Every entry must appear in the answer exactly as written.

[Opening Data records section]

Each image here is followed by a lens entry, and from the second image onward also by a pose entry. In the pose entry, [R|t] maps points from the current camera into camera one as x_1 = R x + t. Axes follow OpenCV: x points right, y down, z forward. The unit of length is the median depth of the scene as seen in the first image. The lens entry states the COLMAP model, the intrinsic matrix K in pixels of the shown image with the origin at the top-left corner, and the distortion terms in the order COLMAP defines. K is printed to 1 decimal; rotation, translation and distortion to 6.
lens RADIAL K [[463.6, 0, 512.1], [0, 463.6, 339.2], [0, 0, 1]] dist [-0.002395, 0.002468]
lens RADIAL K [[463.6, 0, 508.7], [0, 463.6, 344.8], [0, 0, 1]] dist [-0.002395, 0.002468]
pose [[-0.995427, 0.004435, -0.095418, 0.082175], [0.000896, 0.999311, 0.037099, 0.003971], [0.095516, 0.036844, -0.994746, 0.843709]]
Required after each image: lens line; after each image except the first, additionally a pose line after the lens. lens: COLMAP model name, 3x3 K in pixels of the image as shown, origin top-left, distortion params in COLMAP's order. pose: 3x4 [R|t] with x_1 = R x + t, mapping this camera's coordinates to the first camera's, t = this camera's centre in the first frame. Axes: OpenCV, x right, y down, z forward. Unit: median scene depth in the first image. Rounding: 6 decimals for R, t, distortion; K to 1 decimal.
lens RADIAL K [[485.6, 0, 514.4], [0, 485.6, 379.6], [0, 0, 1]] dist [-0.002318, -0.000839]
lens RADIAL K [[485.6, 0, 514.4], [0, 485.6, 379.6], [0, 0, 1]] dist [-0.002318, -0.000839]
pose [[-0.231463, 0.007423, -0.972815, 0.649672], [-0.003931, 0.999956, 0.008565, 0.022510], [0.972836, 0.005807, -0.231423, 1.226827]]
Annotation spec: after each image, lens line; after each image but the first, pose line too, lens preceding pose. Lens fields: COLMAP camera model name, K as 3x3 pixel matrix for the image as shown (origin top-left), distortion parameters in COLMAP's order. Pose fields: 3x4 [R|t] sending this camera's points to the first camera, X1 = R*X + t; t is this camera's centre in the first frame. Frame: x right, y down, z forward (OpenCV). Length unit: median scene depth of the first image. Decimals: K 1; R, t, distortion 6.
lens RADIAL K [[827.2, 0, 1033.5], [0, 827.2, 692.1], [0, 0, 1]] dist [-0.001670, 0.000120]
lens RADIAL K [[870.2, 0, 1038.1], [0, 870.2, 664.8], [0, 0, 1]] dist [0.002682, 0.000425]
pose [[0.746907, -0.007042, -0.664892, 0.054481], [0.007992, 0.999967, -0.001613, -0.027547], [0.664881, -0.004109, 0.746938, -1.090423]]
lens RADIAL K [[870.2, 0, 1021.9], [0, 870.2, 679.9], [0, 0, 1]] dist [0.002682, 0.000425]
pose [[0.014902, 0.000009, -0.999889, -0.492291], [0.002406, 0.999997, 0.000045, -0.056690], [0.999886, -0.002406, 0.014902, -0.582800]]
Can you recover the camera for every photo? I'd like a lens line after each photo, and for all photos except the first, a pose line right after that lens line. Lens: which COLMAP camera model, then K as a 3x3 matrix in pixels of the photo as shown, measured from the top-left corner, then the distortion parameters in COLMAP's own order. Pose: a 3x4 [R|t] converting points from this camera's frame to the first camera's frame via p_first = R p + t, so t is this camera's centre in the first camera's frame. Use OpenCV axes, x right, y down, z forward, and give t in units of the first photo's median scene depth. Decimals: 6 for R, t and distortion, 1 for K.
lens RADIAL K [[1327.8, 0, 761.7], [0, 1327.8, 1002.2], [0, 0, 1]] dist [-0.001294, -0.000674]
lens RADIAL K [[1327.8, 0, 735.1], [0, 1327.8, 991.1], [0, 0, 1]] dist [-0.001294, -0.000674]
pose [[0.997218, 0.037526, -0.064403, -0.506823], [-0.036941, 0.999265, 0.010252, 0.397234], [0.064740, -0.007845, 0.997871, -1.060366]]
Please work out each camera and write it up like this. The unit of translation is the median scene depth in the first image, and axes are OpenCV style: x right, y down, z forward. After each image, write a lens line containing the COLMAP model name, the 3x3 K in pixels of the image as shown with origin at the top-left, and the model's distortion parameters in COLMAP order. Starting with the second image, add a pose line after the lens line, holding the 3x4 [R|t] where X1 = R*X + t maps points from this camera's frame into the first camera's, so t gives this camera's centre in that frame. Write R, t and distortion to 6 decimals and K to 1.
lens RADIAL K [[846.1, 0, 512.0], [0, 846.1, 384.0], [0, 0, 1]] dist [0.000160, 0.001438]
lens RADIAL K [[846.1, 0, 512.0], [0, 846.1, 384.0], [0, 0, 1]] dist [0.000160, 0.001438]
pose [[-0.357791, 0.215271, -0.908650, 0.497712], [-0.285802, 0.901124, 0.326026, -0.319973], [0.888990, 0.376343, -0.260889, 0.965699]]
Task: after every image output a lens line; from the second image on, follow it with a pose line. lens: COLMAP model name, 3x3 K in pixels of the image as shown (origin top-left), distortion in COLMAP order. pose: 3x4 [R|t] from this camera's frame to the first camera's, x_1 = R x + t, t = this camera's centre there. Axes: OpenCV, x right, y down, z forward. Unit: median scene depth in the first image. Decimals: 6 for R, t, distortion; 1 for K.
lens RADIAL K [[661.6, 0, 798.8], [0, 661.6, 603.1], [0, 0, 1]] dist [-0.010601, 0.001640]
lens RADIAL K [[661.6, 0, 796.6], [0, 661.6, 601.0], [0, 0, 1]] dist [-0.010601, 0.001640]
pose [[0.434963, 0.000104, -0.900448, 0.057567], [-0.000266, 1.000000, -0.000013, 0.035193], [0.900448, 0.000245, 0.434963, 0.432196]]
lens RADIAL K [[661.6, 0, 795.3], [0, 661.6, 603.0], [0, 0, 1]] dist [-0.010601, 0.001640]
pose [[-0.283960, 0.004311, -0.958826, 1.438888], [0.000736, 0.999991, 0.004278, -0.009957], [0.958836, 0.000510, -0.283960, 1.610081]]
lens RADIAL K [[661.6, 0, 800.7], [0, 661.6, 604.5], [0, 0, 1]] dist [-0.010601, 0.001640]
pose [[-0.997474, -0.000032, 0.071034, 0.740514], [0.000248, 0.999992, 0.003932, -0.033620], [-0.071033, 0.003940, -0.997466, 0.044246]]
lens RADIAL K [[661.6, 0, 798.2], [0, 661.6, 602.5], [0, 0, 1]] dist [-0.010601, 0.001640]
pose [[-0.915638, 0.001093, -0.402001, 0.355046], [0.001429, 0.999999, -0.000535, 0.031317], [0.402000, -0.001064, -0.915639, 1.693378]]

[Closing Data records section]

__Answer for this exercise__.
Each image here is followed by a lens entry, and from the second image onward also by a pose entry. In the pose entry, [R|t] maps points from the current camera into camera one as x_1 = R x + t. Axes follow OpenCV: x points right, y down, z forward. The unit of length is the median depth of the scene as seen in the first image. The lens entry states the COLMAP model, the intrinsic matrix K in pixels of the shown image with the origin at the top-left corner, and the distortion terms in the order COLMAP defines. K is printed to 1 decimal; rotation, translation and distortion to 6.
lens RADIAL K [[463.6, 0, 512.1], [0, 463.6, 339.2], [0, 0, 1]] dist [-0.002395, 0.002468]
lens RADIAL K [[463.6, 0, 508.7], [0, 463.6, 344.8], [0, 0, 1]] dist [-0.002395, 0.002468]
pose [[-0.995427, 0.004435, -0.095418, 0.082175], [0.000896, 0.999311, 0.037099, 0.003971], [0.095516, 0.036844, -0.994746, 0.843709]]
Required after each image: lens line; after each image except the first, additionally a pose line after the lens. lens: COLMAP model name, 3x3 K in pixels of the image as shown, origin top-left, distortion params in COLMAP's order. pose: 3x4 [R|t] with x_1 = R x + t, mapping this camera's coordinates to the first camera's, t = this camera's centre in the first frame. Axes: OpenCV, x right, y down, z forward. Unit: median scene depth in the first image. Rounding: 6 decimals for R, t, distortion; K to 1 decimal.
lens RADIAL K [[485.6, 0, 514.4], [0, 485.6, 379.6], [0, 0, 1]] dist [-0.002318, -0.000839]
lens RADIAL K [[485.6, 0, 514.4], [0, 485.6, 379.6], [0, 0, 1]] dist [-0.002318, -0.000839]
pose [[-0.231463, 0.007423, -0.972815, 0.649672], [-0.003931, 0.999956, 0.008565, 0.022510], [0.972836, 0.005807, -0.231423, 1.226827]]
Annotation spec: after each image, lens line; after each image but the first, pose line too, lens preceding pose. Lens fields: COLMAP camera model name, K as 3x3 pixel matrix for the image as shown (origin top-left), distortion parameters in COLMAP's order. Pose fields: 3x4 [R|t] sending this camera's points to the first camera, X1 = R*X + t; t is this camera's centre in the first frame. Frame: x right, y down, z forward (OpenCV). Length unit: median scene depth of the first image. Decimals: K 1; R, t, distortion 6.
lens RADIAL K [[827.2, 0, 1033.5], [0, 827.2, 692.1], [0, 0, 1]] dist [-0.001670, 0.000120]
lens RADIAL K [[870.2, 0, 1038.1], [0, 870.2, 664.8], [0, 0, 1]] dist [0.002682, 0.000425]
pose [[0.746907, -0.007042, -0.664892, 0.054481], [0.007992, 0.999967, -0.001613, -0.027547], [0.664881, -0.004109, 0.746938, -1.090423]]
lens RADIAL K [[870.2, 0, 1021.9], [0, 870.2, 679.9], [0, 0, 1]] dist [0.002682, 0.000425]
pose [[0.014902, 0.000009, -0.999889, -0.492291], [0.002406, 0.999997, 0.000045, -0.056690], [0.999886, -0.002406, 0.014902, -0.582800]]
Can you recover the camera for every photo? I'd like a lens line after each photo, and for all photos except the first, a pose line right after that lens line. Lens: which COLMAP camera model, then K as a 3x3 matrix in pixels of the photo as shown, measured from the top-left corner, then the distortion parameters in COLMAP's own order. Pose: a 3x4 [R|t] converting points from this camera's frame to the first camera's frame via p_first = R p + t, so t is this camera's centre in the first camera's frame. Use OpenCV axes, x right, y down, z forward, and give t in units of the first photo's median scene depth. Decimals: 6 for R, t and distortion, 1 for K.
lens RADIAL K [[1327.8, 0, 761.7], [0, 1327.8, 1002.2], [0, 0, 1]] dist [-0.001294, -0.000674]
lens RADIAL K [[1327.8, 0, 735.1], [0, 1327.8, 991.1], [0, 0, 1]] dist [-0.001294, -0.000674]
pose [[0.997218, 0.037526, -0.064403, -0.506823], [-0.036941, 0.999265, 0.010252, 0.397234], [0.064740, -0.007845, 0.997871, -1.060366]]
Please work out each camera and write it up like this. The unit of translation is the median scene depth in the first image, and axes are OpenCV style: x right, y down, z forward. After each image, write a lens line containing the COLMAP model name, the 3x3 K in pixels of the image as shown with origin at the top-left, and the model's distortion parameters in COLMAP order. Starting with the second image, add a pose line after the lens line, holding the 3x4 [R|t] where X1 = R*X + t maps points from this camera's frame into the first camera's, so t gives this camera's centre in that frame. Write R, t and distortion to 6 decimals and K to 1.
lens RADIAL K [[846.1, 0, 512.0], [0, 846.1, 384.0], [0, 0, 1]] dist [0.000160, 0.001438]
lens RADIAL K [[846.1, 0, 512.0], [0, 846.1, 384.0], [0, 0, 1]] dist [0.000160, 0.001438]
pose [[-0.357791, 0.215271, -0.908650, 0.497712], [-0.285802, 0.901124, 0.326026, -0.319973], [0.888990, 0.376343, -0.260889, 0.965699]]
Task: after every image output a lens line; from the second image on, follow it with a pose line. lens: COLMAP model name, 3x3 K in pixels of the image as shown (origin top-left), distortion in COLMAP order. pose: 3x4 [R|t] from this camera's frame to the first camera's, x_1 = R x + t, t = this camera's centre there. Axes: OpenCV, x right, y down, z forward. Unit: median scene depth in the first image. Decimals: 6 for R, t, distortion; 1 for K.
lens RADIAL K [[661.6, 0, 798.8], [0, 661.6, 603.1], [0, 0, 1]] dist [-0.010601, 0.001640]
lens RADIAL K [[661.6, 0, 796.6], [0, 661.6, 601.0], [0, 0, 1]] dist [-0.010601, 0.001640]
pose [[0.434963, 0.000104, -0.900448, 0.057567], [-0.000266, 1.000000, -0.000013, 0.035193], [0.900448, 0.000245, 0.434963, 0.432196]]
lens RADIAL K [[661.6, 0, 795.3], [0, 661.6, 603.0], [0, 0, 1]] dist [-0.010601, 0.001640]
pose [[-0.283960, 0.004311, -0.958826, 1.438888], [0.000736, 0.999991, 0.004278, -0.009957], [0.958836, 0.000510, -0.283960, 1.610081]]
lens RADIAL K [[661.6, 0, 800.7], [0, 661.6, 604.5], [0, 0, 1]] dist [-0.010601, 0.001640]
pose [[-0.997474, -0.000032, 0.071034, 0.740514], [0.000248, 0.999992, 0.003932, -0.033620], [-0.071033, 0.003940, -0.997466, 0.044246]]
lens RADIAL K [[661.6, 0, 798.2], [0, 661.6, 602.5], [0, 0, 1]] dist [-0.010601, 0.001640]
pose [[-0.915638, 0.001093, -0.402001, 0.355046], [0.001429, 0.999999, -0.000535, 0.031317], [0.402000, -0.001064, -0.915639, 1.693378]]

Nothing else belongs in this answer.